His is certainly not the last word. I have disagreed with his conclusions on a number of occasions - where he has found problems, I did not.

 

FWIW and for anyone who cares (maybe Harry?) a few points on Scot's views on the importance of inbound filtering (he answered my email querry):

• He places little concern on inbound issues.
• He recommends using a hardware firewall because they are cheap, easy and effective.
• When he does test software firewall's inbound filtering, he does so without a NAT or hardware firewall and uses a 3rd party service to run a port probe test.
• He feels inbound filtering is less important for end users and more important for enterprises.

[

 

Good you went to all the trouble .
His statements really didnt change my original doubts as to the testing effectiveness of running all the tests behind a router,without testing the inbound filtering capabilities of each candidate
He really shouldnt assume all or most of his readers would be prepared to buy a hardware firewall,most unlikely
If he explained his suppositions in another newsletter it would make interesting reading.
Anyway,what do you think?

 

Personally, I quite agree with what he says, especially about inbound not being as important for end users as it is for enterprise.
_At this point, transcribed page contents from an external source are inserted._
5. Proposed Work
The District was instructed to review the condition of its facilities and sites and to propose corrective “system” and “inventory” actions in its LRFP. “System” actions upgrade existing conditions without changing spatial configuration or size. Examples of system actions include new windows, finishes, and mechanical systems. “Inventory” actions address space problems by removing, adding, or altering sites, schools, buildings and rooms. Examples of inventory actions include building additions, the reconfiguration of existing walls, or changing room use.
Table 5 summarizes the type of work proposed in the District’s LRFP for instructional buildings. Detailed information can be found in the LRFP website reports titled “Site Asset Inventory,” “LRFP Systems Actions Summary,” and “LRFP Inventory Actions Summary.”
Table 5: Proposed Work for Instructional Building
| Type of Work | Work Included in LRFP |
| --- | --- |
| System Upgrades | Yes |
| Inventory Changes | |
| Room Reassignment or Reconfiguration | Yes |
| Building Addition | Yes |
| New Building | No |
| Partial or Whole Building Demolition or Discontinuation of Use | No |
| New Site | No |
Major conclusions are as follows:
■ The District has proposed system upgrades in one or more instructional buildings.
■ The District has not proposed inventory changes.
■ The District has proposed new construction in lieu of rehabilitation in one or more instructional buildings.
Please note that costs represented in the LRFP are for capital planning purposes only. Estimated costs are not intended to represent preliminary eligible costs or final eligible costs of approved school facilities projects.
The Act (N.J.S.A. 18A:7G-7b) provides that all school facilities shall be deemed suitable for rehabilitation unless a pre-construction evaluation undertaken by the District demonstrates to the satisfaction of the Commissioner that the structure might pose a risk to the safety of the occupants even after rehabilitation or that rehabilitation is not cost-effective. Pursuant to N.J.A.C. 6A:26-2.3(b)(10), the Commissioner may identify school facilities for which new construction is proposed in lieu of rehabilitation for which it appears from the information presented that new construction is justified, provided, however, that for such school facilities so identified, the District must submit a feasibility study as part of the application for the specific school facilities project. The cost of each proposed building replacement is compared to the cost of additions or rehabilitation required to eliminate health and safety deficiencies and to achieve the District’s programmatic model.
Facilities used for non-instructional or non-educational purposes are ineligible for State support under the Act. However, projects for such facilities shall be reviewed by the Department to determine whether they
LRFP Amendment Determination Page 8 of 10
I don't know that he assumes his readers would be prepared to buy a router, only that he recommends using one. If he hasn't already voiced these opinions in an earlier newsletter, he probably should.

 

I disagree. Inbound protection is the most important part of a firewall. After all, the whole reason of using a filter is keeping the "bad" packets (and bad guys) out. It's true that a personal computer can be configured and tweaked in such a way that there are no opened ports, and so the need for inbound filtering disapears. But how many home users know (or are willing) to do it? It is also true that some home users have a router with firewall capabilities, but there are situations when this is not possible. In these situations, the only line of defense is a personal firewall with good inbound protection.

 

Indeed it is, only that inbound filtering is definitely more important for enterprises, for obvious reasons. I'm still hoping someone can test for and provide results for thorough inbound filtering effectiveness on persoanl firewalls.

 

Because I'm hoping the Vista version is right around the corner... is it?

 

Firewall of the Year 2008? We ain't reached the end of 2008 so how can he decide that in only 3 months?
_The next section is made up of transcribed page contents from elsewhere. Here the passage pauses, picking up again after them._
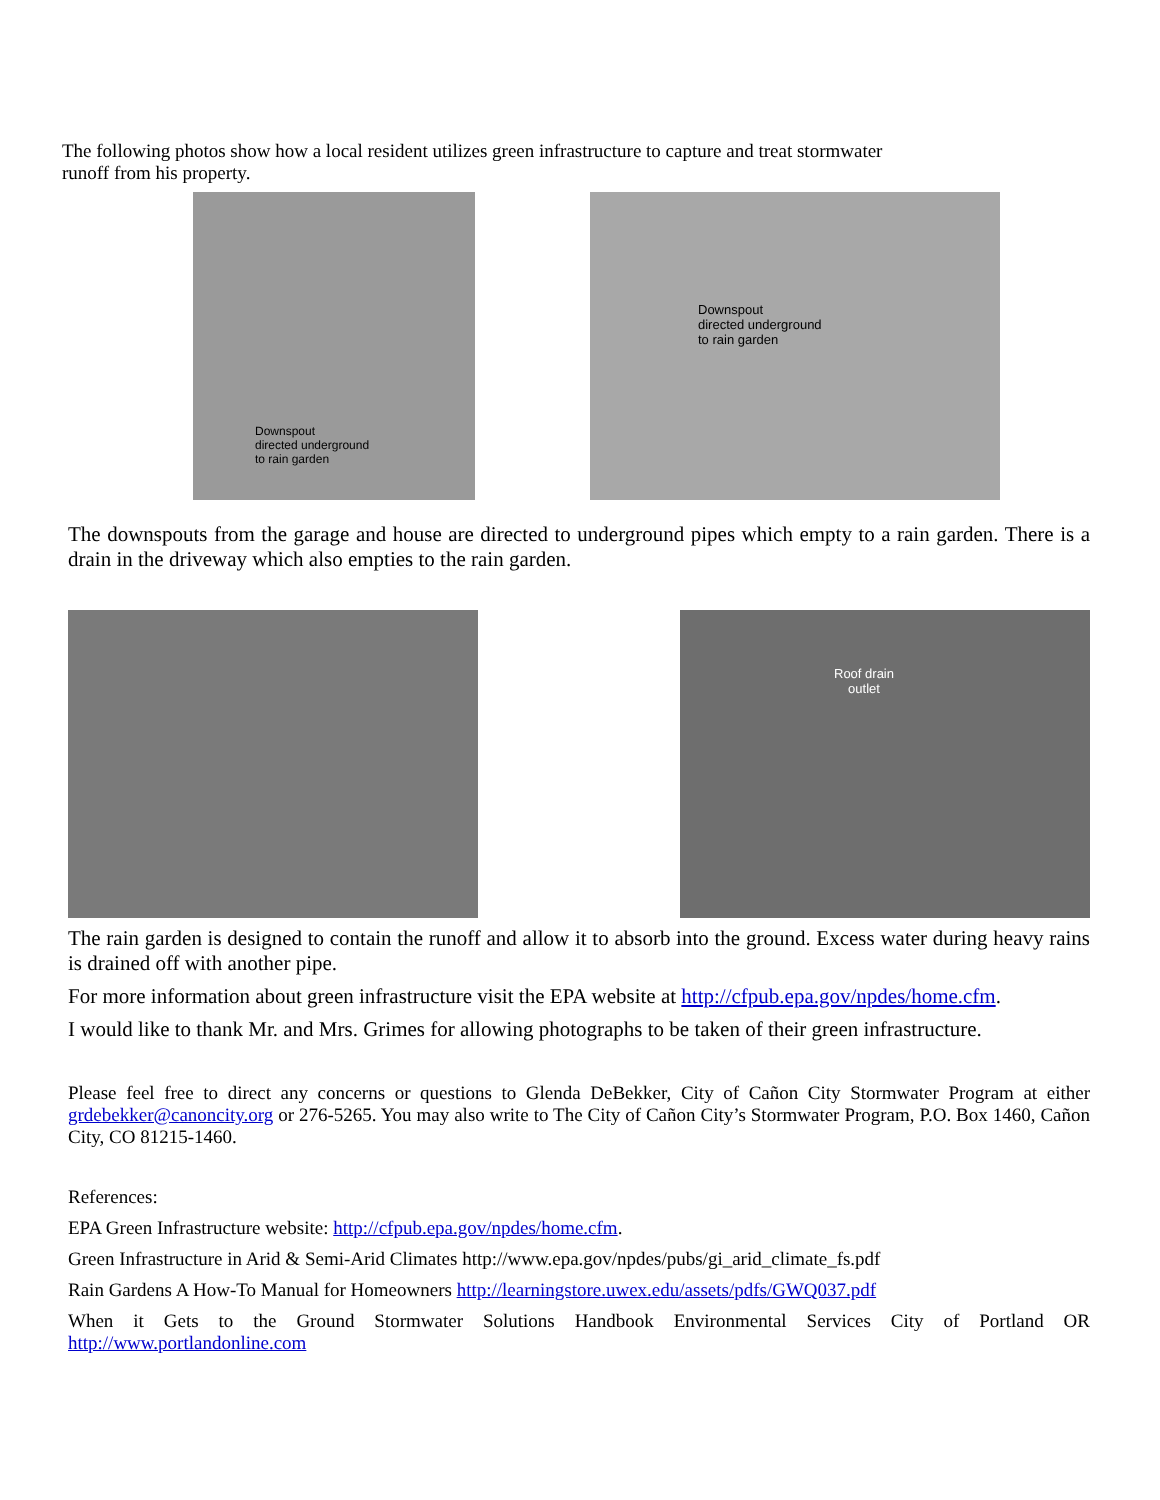The following photos show how a local resident utilizes green infrastructure to capture and treat stormwater
runoff from his property.
Downspout
directed underground
to rain garden
Downspout
directed underground
to rain garden
The downspouts from the garage and house are directed to underground pipes which empty to a rain garden. There is a drain in the driveway which also empties to the rain garden.
Roof drain
outlet
The rain garden is designed to contain the runoff and allow it to absorb into the ground. Excess water during heavy rains is drained off with another pipe.
For more information about green infrastructure visit the EPA website at http://cfpub.epa.gov/npdes/home.cfm.
I would like to thank Mr. and Mrs. Grimes for allowing photographs to be taken of their green infrastructure.
Please feel free to direct any concerns or questions to Glenda DeBekker, City of Cañon City Stormwater Program at either grdebekker@canoncity.org or 276-5265. You may also write to The City of Cañon City’s Stormwater Program, P.O. Box 1460, Cañon City, CO 81215-1460.
References:
EPA Green Infrastructure website: http://cfpub.epa.gov/npdes/home.cfm.
Green Infrastructure in Arid & Semi-Arid Climates http://www.epa.gov/npdes/pubs/gi_arid_climate_fs.pdf
Rain Gardens A How-To Manual for Homeowners http://learningstore.uwex.edu/assets/pdfs/GWQ037.pdf
When it Gets to the Ground Stormwater Solutions Handbook Environmental Services City of Portland OR http://www.portlandonline.com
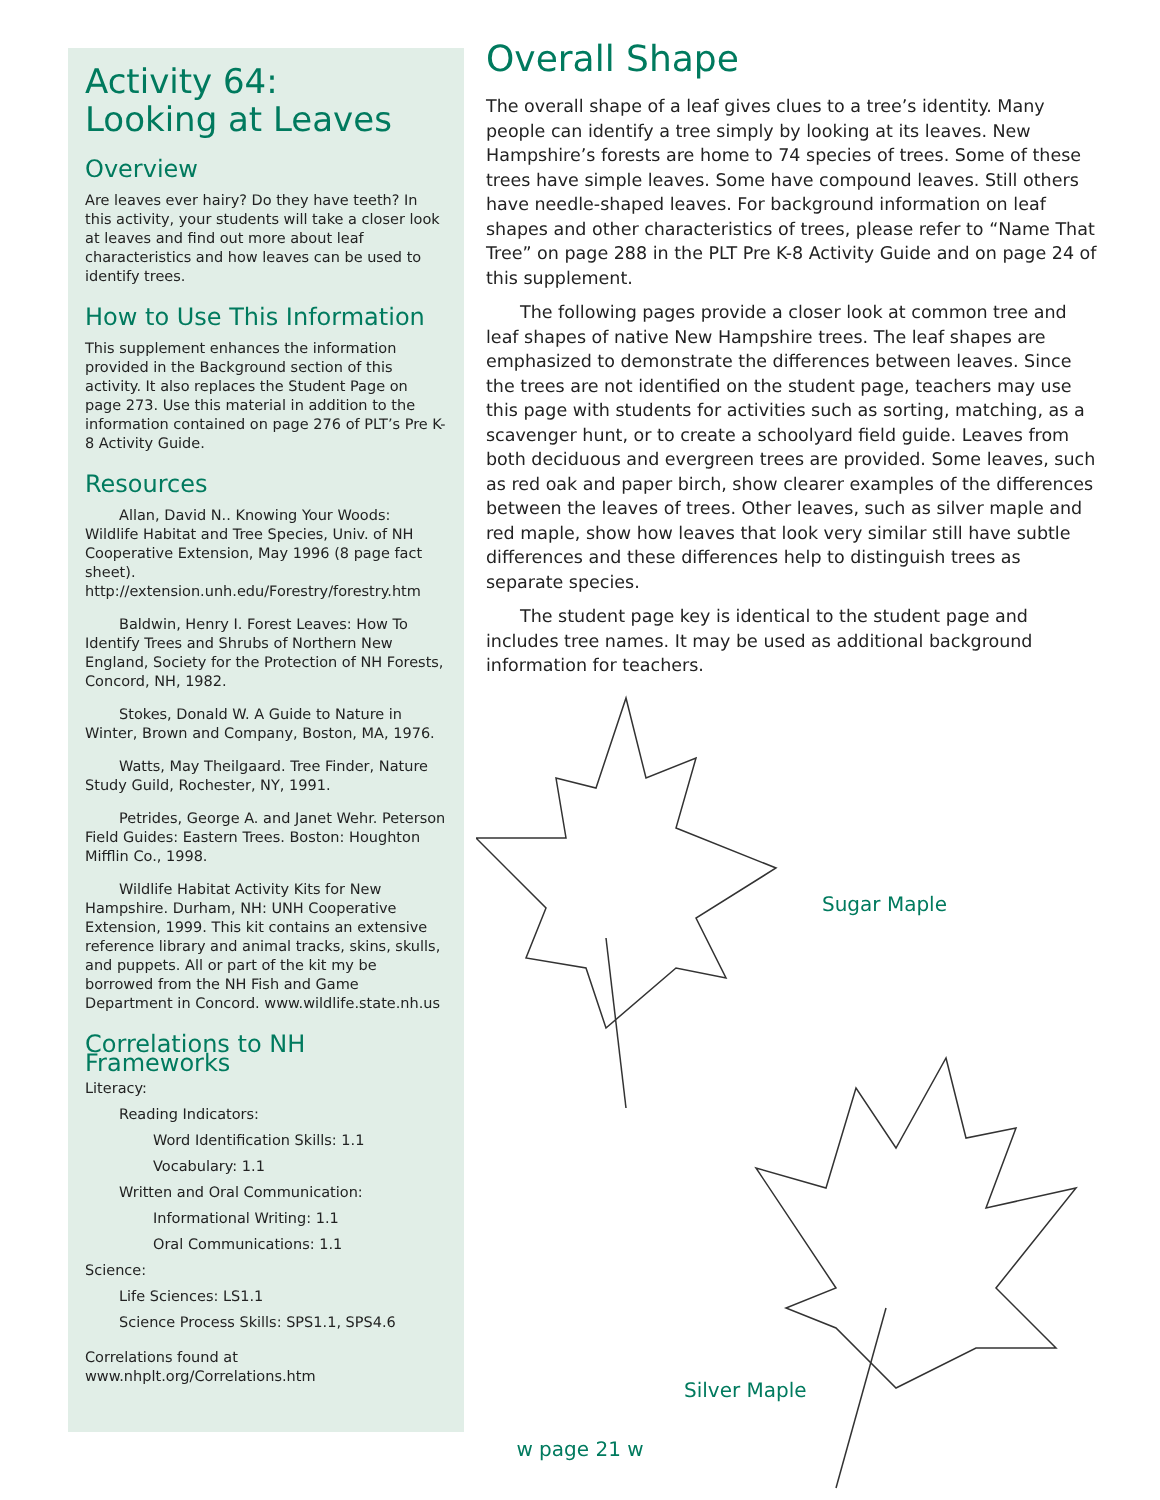Activity 64:
Looking at Leaves
Overview
Are leaves ever hairy? Do they have teeth? In this activity, your students will take a closer look at leaves and find out more about leaf characteristics and how leaves can be used to identify trees.
How to Use This Information
This supplement enhances the information provided in the Background section of this activity. It also replaces the Student Page on page 273. Use this material in addition to the information contained on page 276 of PLT’s Pre K-8 Activity Guide.
Resources
Allan, David N.. Knowing Your Woods: Wildlife Habitat and Tree Species, Univ. of NH Cooperative Extension, May 1996 (8 page fact sheet). http://extension.unh.edu/Forestry/forestry.htm
Baldwin, Henry I. Forest Leaves: How To Identify Trees and Shrubs of Northern New England, Society for the Protection of NH Forests, Concord, NH, 1982.
Stokes, Donald W. A Guide to Nature in Winter, Brown and Company, Boston, MA, 1976.
Watts, May Theilgaard. Tree Finder, Nature Study Guild, Rochester, NY, 1991.
Petrides, George A. and Janet Wehr. Peterson Field Guides: Eastern Trees. Boston: Houghton Mifflin Co., 1998.
Wildlife Habitat Activity Kits for New Hampshire. Durham, NH: UNH Cooperative Extension, 1999. This kit contains an extensive reference library and animal tracks, skins, skulls, and puppets. All or part of the kit my be borrowed from the NH Fish and Game Department in Concord. www.wildlife.state.nh.us
Correlations to NH Frameworks
Literacy:
Reading Indicators:
Word Identification Skills: 1.1
Vocabulary: 1.1
Written and Oral Communication:
Informational Writing: 1.1
Oral Communications: 1.1
Science:
Life Sciences: LS1.1
Science Process Skills: SPS1.1, SPS4.6
Correlations found at
www.nhplt.org/Correlations.htm
Overall Shape
The overall shape of a leaf gives clues to a tree’s identity. Many people can identify a tree simply by looking at its leaves. New Hampshire’s forests are home to 74 species of trees. Some of these trees have simple leaves. Some have compound leaves. Still others have needle-shaped leaves. For background information on leaf shapes and other characteristics of trees, please refer to “Name That Tree” on page 288 in the PLT Pre K-8 Activity Guide and on page 24 of this supplement.
The following pages provide a closer look at common tree and leaf shapes of native New Hampshire trees. The leaf shapes are emphasized to demonstrate the differences between leaves. Since the trees are not identified on the student page, teachers may use this page with students for activities such as sorting, matching, as a scavenger hunt, or to create a schoolyard field guide. Leaves from both deciduous and evergreen trees are provided. Some leaves, such as red oak and paper birch, show clearer examples of the differences between the leaves of trees. Other leaves, such as silver maple and red maple, show how leaves that look very similar still have subtle differences and these differences help to distinguish trees as separate species.
The student page key is identical to the student page and includes tree names. It may be used as additional background information for teachers.
Sugar Maple
Silver Maple
w page 21 w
Perhaps it should be Firewall of the Year 2007.

 

As far as I see this logic it recommends something for use in 2008 basing on 2007 experience. In 2007 it was something of the year 2007 based on the experience of 2006, etc ..

 

What kind of test would you like to see? What should be tested about inbound filtering? Usually, inbound filtering works well, unless there is a bug in the firewall driver (like the fragmented packet problem in Kerio 2.1.5), and I suspect that in this case the problem would be found very quickly.